Members endorse matters. Matters that reach the jurisdiction’s threshold advance to polling. Jurisdictions may adopt alternative promotion mechanisms (such as sortition or elected committees), but endorsement threshold is the default.

4. Dual Polling

Dual polling consists of two distinct measurements:

  • A preference poll, which measures what members want.
  • A commitment poll, which measures what members are prepared to act on together.

Commitment polling is used only for matters that require coordinated collective action, such as candidate matters, ballot measures, and other electoral commitments. Internal platform planks typically require only preference polling unless the jurisdiction chooses otherwise.

Candidate matters require a two‑pass structure:

1. Determination Pass Members decide the jurisdiction’s position on the candidate (support, oppose, neutral, abstain, or other options chosen by the jurisdiction).

2. Solidarity Pass Once the jurisdiction’s position is known, members indicate whether they are willing to stand in solidarity with that decision in the external electoral contest, regardless of their initial preference.

This two‑pass structure is what allows the EVU to measure and express collective electoral capacity.

5. Platform Assembly

Matters that pass commitment thresholds become jurisdictional platform planks. Platforms update continuously.

Matters may be categorized as:

  • Structural matters: Common templates applicable to a jurisdiction type (e.g., all state legislatures, all county commissions). These may emerge over time as shared standards but jurisdictions are never required to adopt them.

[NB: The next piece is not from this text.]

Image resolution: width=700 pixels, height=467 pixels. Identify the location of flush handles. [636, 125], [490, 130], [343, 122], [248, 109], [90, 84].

  • Local matters: Issues particular to a specific place or jurisdiction.

This distinction enables coordination across similar jurisdictions while preserving autonomy for local concerns.

6. Periodic Confidence Poll

Jurisdictions may run recurring confidence polls regarding any governance mechanism they have adopted. Failure triggers a recall or review process chosen by the jurisdiction.

7. Public Display of Results

The EVU publicly displays promoted matters, poll results, platform planks, and confidence poll outcomes.

These are the only required implementation features.


IV. Design Commitments

The EVU is guided by the following commitments:

  • Non‑paternalism
  • Jurisdictional autonomy
  • Minimalism
  • Anti‑capture architecture
  • No required hierarchy
  • No required leadership
  • No required committees
  • No required moderation
  • No required deliberation formats
  • No required ideological templates

These commitments shape the design but do not constitute additional software features.


V. Institutional Role

The EVU does not issue mandates, impose governance structures, or define political programs. It provides infrastructure through which populations may organize themselves into bargaining actors under their own chosen rules.

Collective enforcement arises from demonstrated commitments, not from EVU authority.


VI. Distinction From Conventional Political Organizations

The EVU is not a party, NGO, or advocacy organization. It does not seek to represent populations. It enables populations to represent themselves through measurable collective capacity.

It replaces atomized participation with legible organized commitment.


Conclusion

The Egalitarian Voter Union is a minimal sovereignty crystallizer.

It exists to make collective political capacity measurable, visible, and durable — and nothing more.